Los pueblos que atesoraban esa cultura milenaria en esta región resistieron cientos de años sufriendo las atrocidades que todxs sabemos. Su estocada final fue la conquista del desierto, sobre ese terrorismo de estado es que se fundó esta idea de país. Los inmigrantes ocuparon la franja central: Buenos Aires, Santa Fe, Entre Ríos, Córdoba, San Luis y Mendoza. Según la economía, estas son las provincias “más ricas” hoy en día. Las otras tres culturas madres quedaron totalmente desplazadas: la quechua del noroeste, la guaraní del noreste y la mapuche del sur; sin contar todos los otros grupos más pequeños.
A veces escucho personas que se preguntan de dónde viene la violencia que estamos viviendo. Quisiera recordarnos que toda la gente que vive en las villas miserias de nuestro país son lxs tataranietxs de los pueblos originarios exterminados por nuestro estado. Que esx muchachx que está en la esquina de la avenida, pidiendo para comer o pidiendo permiso para limpiarnos el parabrisas, sigue viendo con sus propios ojos al conquistador, mientras su sangre recuerda y se retuerce de injusticia.

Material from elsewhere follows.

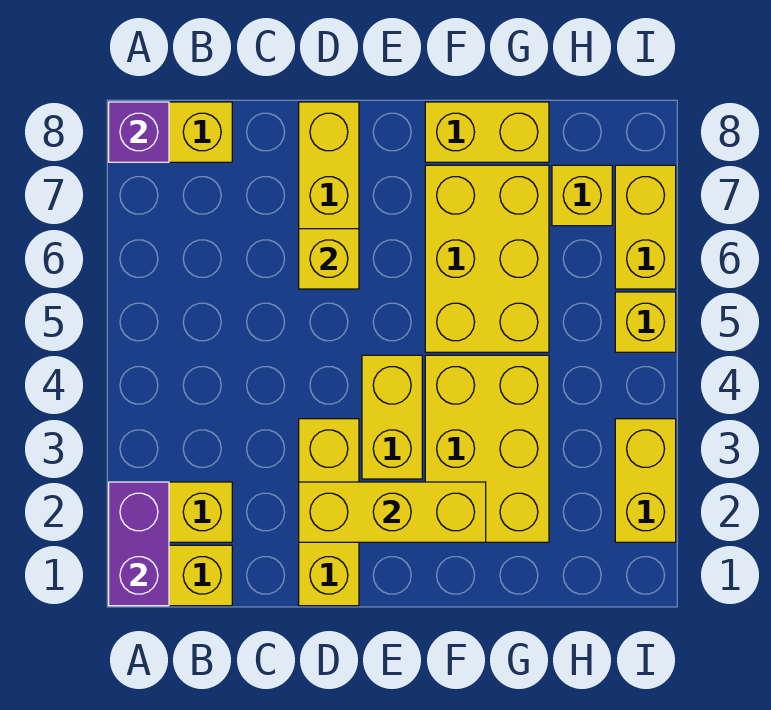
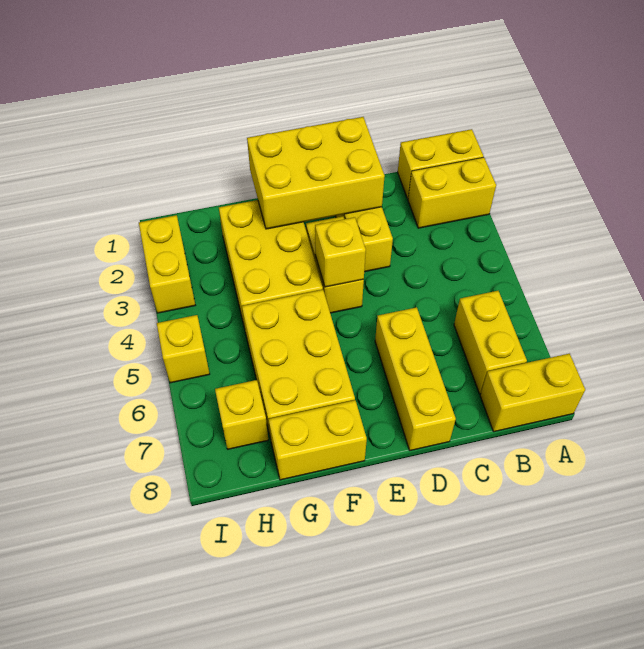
purple brick A1:A2 level 2 -> none
purple brick A8 level 2 -> none
yellow brick D2:F2 level 2 -> yellow brick D1:F2 level 2
yellow brick D6 level 2 -> yellow brick E4 level 2
yellow brick I6:I7 level 1 -> yellow brick B6:B7 level 1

La cultura no es una industria, no genera productos estandarizados e iguales que deban posicionarse en algún mercado, no busca vendernos una receta o una patente para que repliquemos una idea. La palabra cultura viene de cultivo, de toda expresión que nace en un lugar y en un tiempo determinado. La cultura es una artesanía que se nutre de su propia diversidad, que no es igual a nada ni a nadie, que es libre, pieza única e irrepetible. La cultura que siempre estuvo y que siempre estará es aquella que con su voluntad vuelva a soplar ese fuego inicial. Aquellas obras de arte que nos ayuden a sanar como comunidad, a seguir elaborando los misterios de la vida, con todos sus dolores y todas sus alegrías.
La palabra personaje viene del latín per sonae, que quiere decir para hacer sonar. Esto significa que cuando componemos y calibramos con nuestro cuerpo-instrumento, estamos vibrando, imantando, invocando energías del universo para que nos habiten.
Es nuestro desafío hacer convivir estas dos culturas de una nueva manera, despertando y eligiendo que cultura queremos vibrar: la de ser y conquistar, o la de estar y convivir.
Propongo pues cambiar el paradigma y el enfoque: ya no salir al escenario a ser amadxs…, sino entrar a amar.